## PROBLEM REQUIREMENTS
All of the material must be duplicated exactly, line by line.

## AVAILABLE DATA
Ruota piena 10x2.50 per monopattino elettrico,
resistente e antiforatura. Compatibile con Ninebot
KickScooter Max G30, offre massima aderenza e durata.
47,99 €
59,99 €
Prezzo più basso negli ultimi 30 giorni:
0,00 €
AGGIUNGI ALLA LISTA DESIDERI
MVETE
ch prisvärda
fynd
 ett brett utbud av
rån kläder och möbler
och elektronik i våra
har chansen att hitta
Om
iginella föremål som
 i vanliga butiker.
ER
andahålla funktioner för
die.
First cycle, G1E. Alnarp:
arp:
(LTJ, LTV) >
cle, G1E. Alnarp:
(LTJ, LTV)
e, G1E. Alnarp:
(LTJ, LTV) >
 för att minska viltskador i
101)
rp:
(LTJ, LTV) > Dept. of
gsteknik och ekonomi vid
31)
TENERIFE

## ANSWER SPACE
Ruota piena 10x2.50 per monopattino elettrico,
resistente e antiforatura. Compatibile con Ninebot
KickScooter Max G30, offre massima aderenza e durata.
47,99 €
59,99 €
Prezzo più basso negli ultimi 30 giorni:
0,00 €
AGGIUNGI ALLA LISTA DESIDERI
MVETE
ch prisvärda
fynd
 ett brett utbud av
rån kläder och möbler
och elektronik i våra
har chansen att hitta
Om
iginella föremål som
 i vanliga butiker.
ER
andahålla funktioner för
die.
First cycle, G1E. Alnarp:
arp:
(LTJ, LTV) >
cle, G1E. Alnarp:
(LTJ, LTV)
e, G1E. Alnarp:
(LTJ, LTV) >
 för att minska viltskador i
101)
rp:
(LTJ, LTV) > Dept. of
gsteknik och ekonomi vid
31)
TENERIFE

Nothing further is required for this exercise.